Ihr Themenspektrum ist breit, gesellschaftliche und soziale Themen sowie Rechtsfragen dominieren. Nach 1933 verschiebt Stahl ihren Fokus. Nun geht es, nah an ihrer Beratungsarbeit, vermehrt um Fragen, die im weitesten Sinne mit der Emigration und dem Weiterleben der jüdischen Gesellschaft, mit Ermutigung und dem Erhalt von Werten zu tun haben. Wie ein roter Faden zieht sich durch ihr gesamtes Oeuvre dabei das Thema „Frauen“: Nur zwei ihrer bislang bekannten 57 Artikel wurden nicht in einer Frauenzeitung oder einer Frauen-Beilage gedruckt oder drehten sich um ein Frauenthema!

Nach dem Novemberpogrom 1938, als alle jüdischen Zeitungen verboten wurden, endete die journalistische Tätigkeit von Dr. Henny Stahl. Die Dringlichkeit ihrer Beratungs- und Unterstützungsarbeit wuchs jedoch. So gehörte sie zu der Gruppe der letzten Gemeindefunktionäre, die ihre Arbeit auch in der Zeit der Deportationen seit November 1941 fortsetzten und deshalb bis zum Ende 1943 in Würzburg blieben. Im März 1943 geriet Stahl ins Visier der Gestapo und wurde mit ihrem Kollegen Iwan Schwab verhaftet. Nach drei Monaten wurden beide nur entlassen, um mit dem letzten größeren Transport aus Würzburg am 17. Juni 1943 nach Auschwitz deportiert zu werden. Dort wurden sie wohl sofort ermordet.
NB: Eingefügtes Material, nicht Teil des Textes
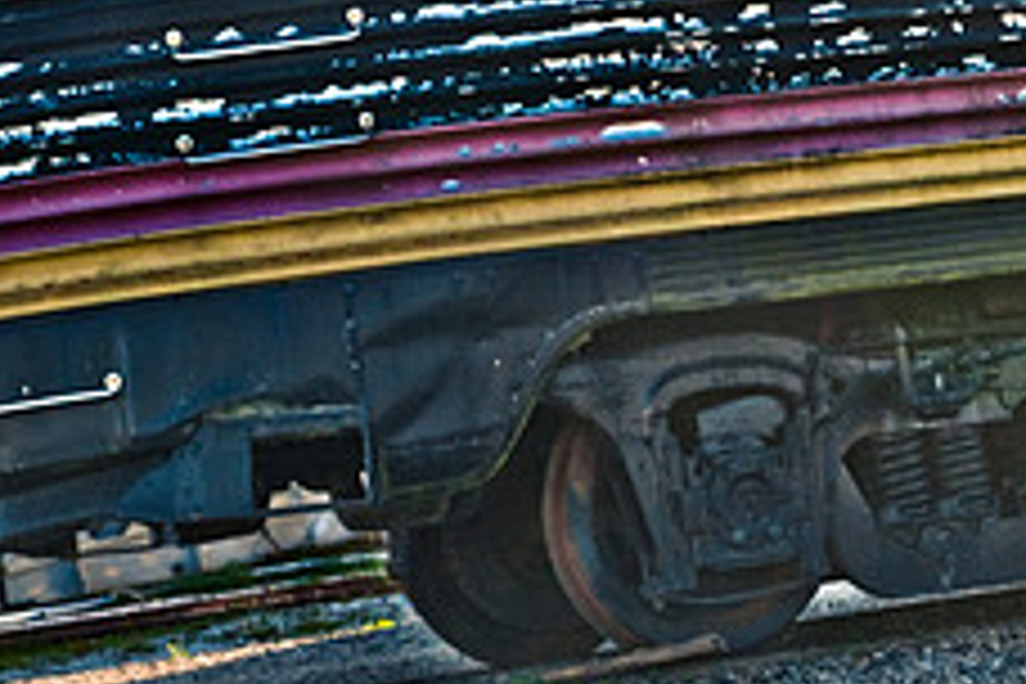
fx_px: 3762
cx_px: 752
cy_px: 378
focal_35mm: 132
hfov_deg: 15.5
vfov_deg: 10.4
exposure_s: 1/200
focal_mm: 52
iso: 125
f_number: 11
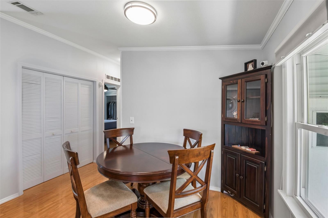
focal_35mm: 17
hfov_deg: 93.3
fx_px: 155
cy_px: 109
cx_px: 164
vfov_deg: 70.4
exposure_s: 1/20
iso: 400
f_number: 8
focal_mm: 17
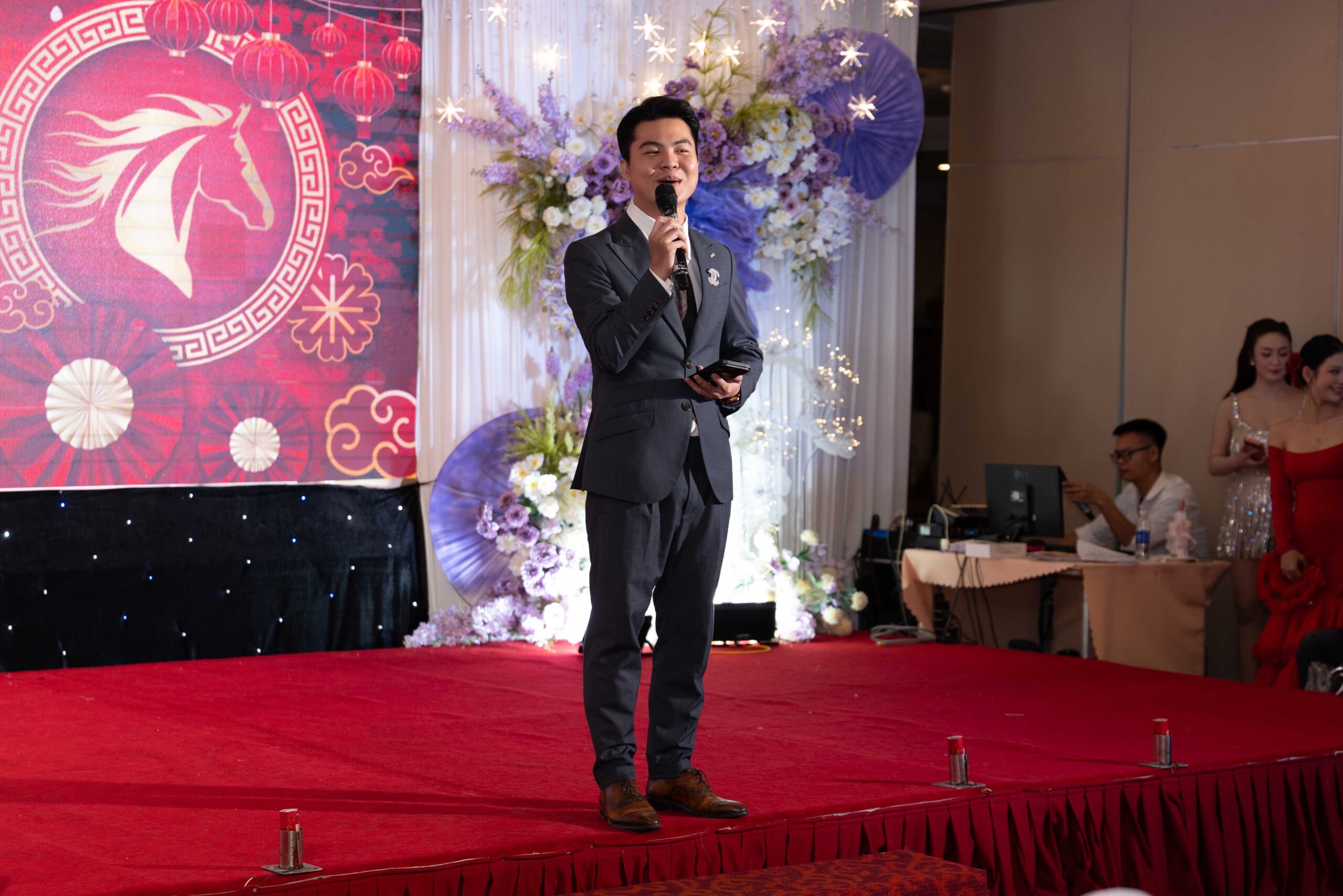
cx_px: 672
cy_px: 448
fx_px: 2611
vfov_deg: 19.5
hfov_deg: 28.8
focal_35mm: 70
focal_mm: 70
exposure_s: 1/125
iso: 640
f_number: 4
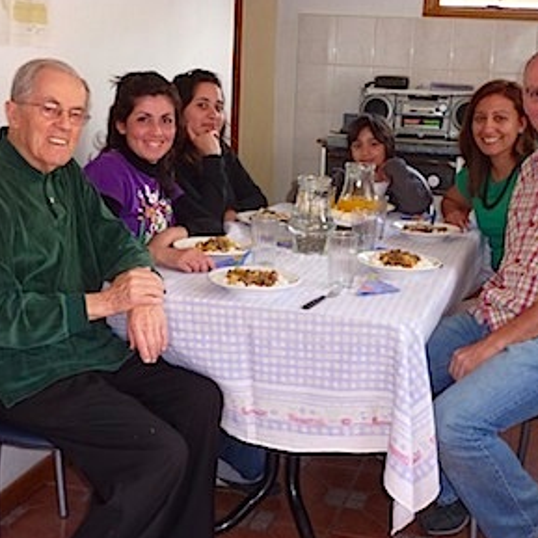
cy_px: 268
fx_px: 967
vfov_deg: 31.1
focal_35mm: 55
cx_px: 283
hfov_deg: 31.1
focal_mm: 7.3
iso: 160
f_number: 3.7
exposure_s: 1/30
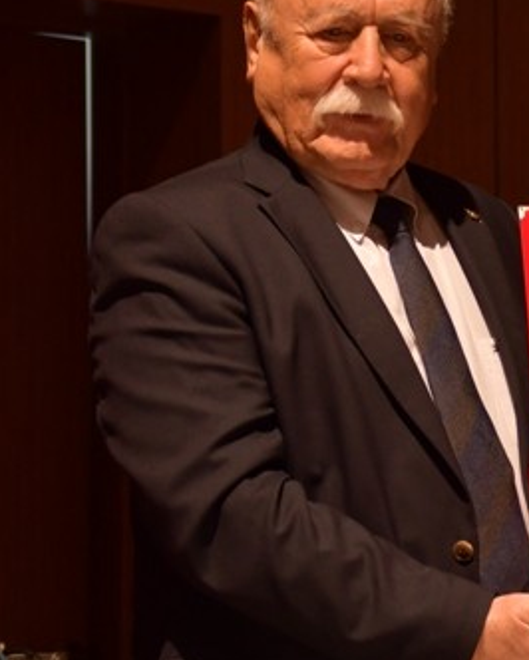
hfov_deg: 7.3
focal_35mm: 210
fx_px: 4106
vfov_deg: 9.2
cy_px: 244
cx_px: 585
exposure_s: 1/60
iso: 640
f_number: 5
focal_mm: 62
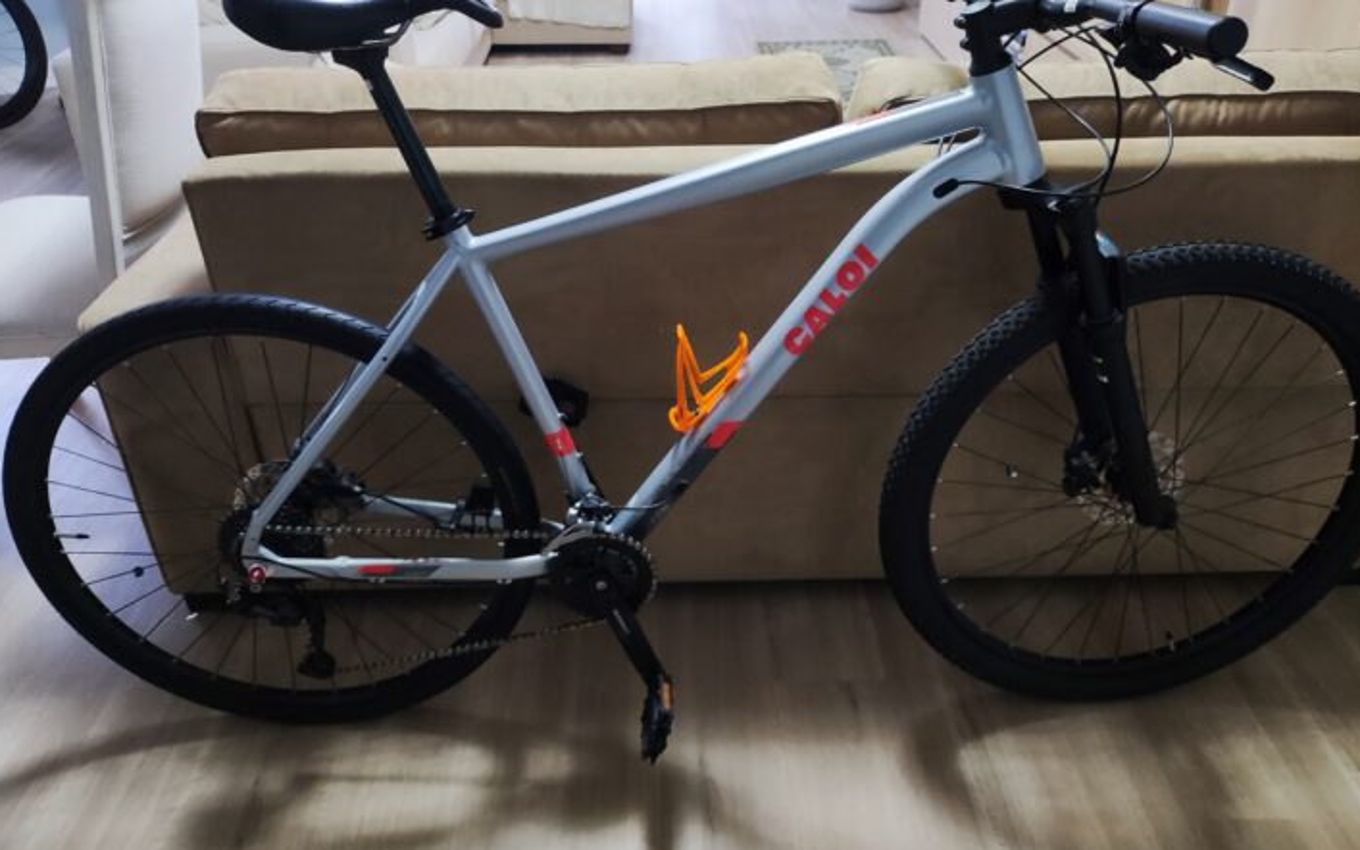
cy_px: 366
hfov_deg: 68.4
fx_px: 1001
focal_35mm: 27
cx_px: 681
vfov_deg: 45.9
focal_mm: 4.71
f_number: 1.79
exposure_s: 1/30
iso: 501
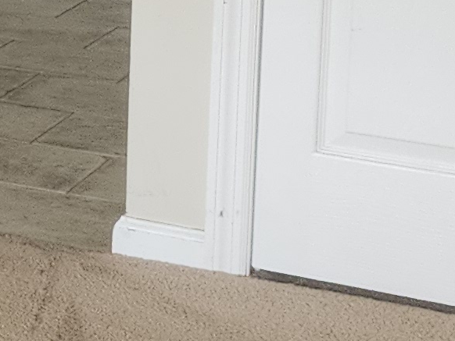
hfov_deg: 9.8
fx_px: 2078
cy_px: -236
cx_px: -865
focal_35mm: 158
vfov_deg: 9.1
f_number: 1.8
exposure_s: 1/120
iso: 200
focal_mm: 6.4
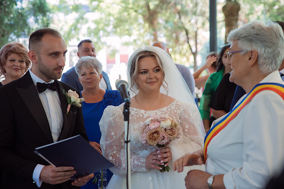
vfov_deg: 19.5
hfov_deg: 28.8
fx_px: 552
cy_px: 94
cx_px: 142
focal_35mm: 70
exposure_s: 1/200
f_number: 3.2
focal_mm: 70
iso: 640
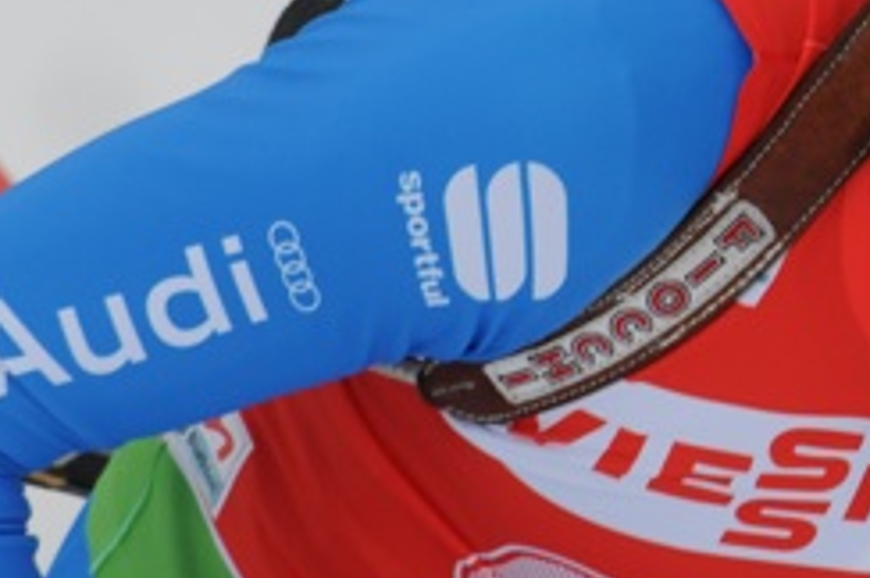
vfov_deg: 1.0
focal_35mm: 1376
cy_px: 80
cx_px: 909
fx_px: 33209
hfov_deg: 1.5
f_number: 9
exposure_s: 1/1000
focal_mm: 400
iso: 800
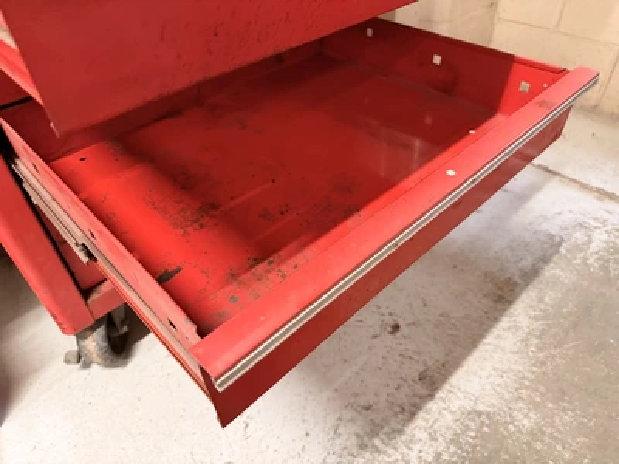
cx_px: 310
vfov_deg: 56.8
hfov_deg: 71.6
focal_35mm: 24
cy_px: 232
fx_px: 429
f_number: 1.78
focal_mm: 6.76
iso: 640
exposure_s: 1/40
Ein Stolperstein, eine Straße und das Zentrum für jüdische Geschichte und Kultur in Unterfranken erinnern heute an die engagierte Beraterin und an das Shoa-Opfer Henny Stahl. Ihre Rolle als Journalistin der Frauenbewegung wird hingegen gerade erst entdeckt. – (Rotraud Ries)

Quellen:

Dr. Henny Stahl, „Gelehrt werden, davor behute sie Gott“, in: Blätter des Jüdischen Frauenbundes, 1. Januar 1936.

Rotraud Ries, Henny Stahl. Eine jüdische Journalistin der Frauenbewegung, in: Jüdisches Leben in Bayern, Mitteilungsblatt des Landesverbandes Israelitischer Kultusgemeinden in Bayern, 15. Dezember 2022.

Das Zitat von Mordechai Ansbacher entstammt einem Brief an Rosa Grimm, 1995, Sammlung Johanna-Stahl-Zentrum, Würzburg.